Once Deadmau5 had finished his set, it was time to find everyone that I’d lost and figure out a way back to where we were staying to try and get some sleep before doing it all over again the next day. Which we emphatically did, albeit a little later than we’d have liked to after watching a certain country’s soccer team underperform yet again at a certain quadrennial tournament…but I digress.
The lineup on this day was just as stacked as it had been the day before, with pregame stops at Huoratron and Sound of Stereo before migrating to the Coliseum for Laidback Luke, Benny Benassi, and Above & Beyond. Benassi wrecked shop as always, and Laidback Luke did an impressive job to reinvigorate a crowd who had lost some of its livelihood after the previous performer (Will.I.Am of the Black Eyed Peas) halted his show to plead with the crowd to stop hopping the fences to gain access to the stadium floor.
After that, a lovely young lady conjured up a VIP bracelet for me out of seemingly thin air and we were immediately off to catch Fedde le Grand and Boys Noize at the Circuit Grounds stage. As I sat on the plush accommodations of the stage’s VIP area, I was treated to an array of optical and auricular stimulations as Fedde blew me and the crowd away with his performance and Boys Noize featured enough booming bass and pyrotechnics to give an epileptic nightmares. Too strong? Perhaps, but it was a fitting cap to a weekend that featured enough glow sticks and fireworks to give any potentially-invading UFO pause.
So what was one to think, when all was said and done? Well, perhaps it can be best summarized like this: The Electric Daisy Carnival, which has grown each year to the point that it’s been expanded to two days as well as to various other cities across the country, hosted more than 185,000 attendees over two days in Los Angeles this year.
Of those attending, around 220 were injured, and about half of those required hospitalization—in other words, 0.1% of those who attended were injured in some way or form, and it can be assumed that a fair chunk were injured by their own hands.
There were around 60 arrests, mostly for narcotics possession and sales—and it’s also fair to assume that those who got caught were dumb enough to be pushing their product in front of or to the cops.
But that’s about the long and short of the negative aspects of the festival. What was positive about it? Gee, I don’t know specifically, but it would probably have to be EVERYTHING. Being able to see that many artists in two days is a once-in-a-lifetime experience that these guys put on every year!

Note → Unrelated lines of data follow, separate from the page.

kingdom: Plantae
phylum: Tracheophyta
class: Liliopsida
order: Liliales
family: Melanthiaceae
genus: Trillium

If there was one thing I didn’t like about the festival, it was that there was too much to do—kind of like being five years old with only one day at Disneyland. And the fact that there was so much going on made it difficult for it all to adequately sink in. Especially as I write this half-coherent rant regarding my experience there, I know that there are countless details, both major and minor, that I must be forgetting.
Nevertheless, the weekend I spent at the festival was epic, as cliché as that sounds, and my ticket for next year is already punched. Only 360 more days to go!!!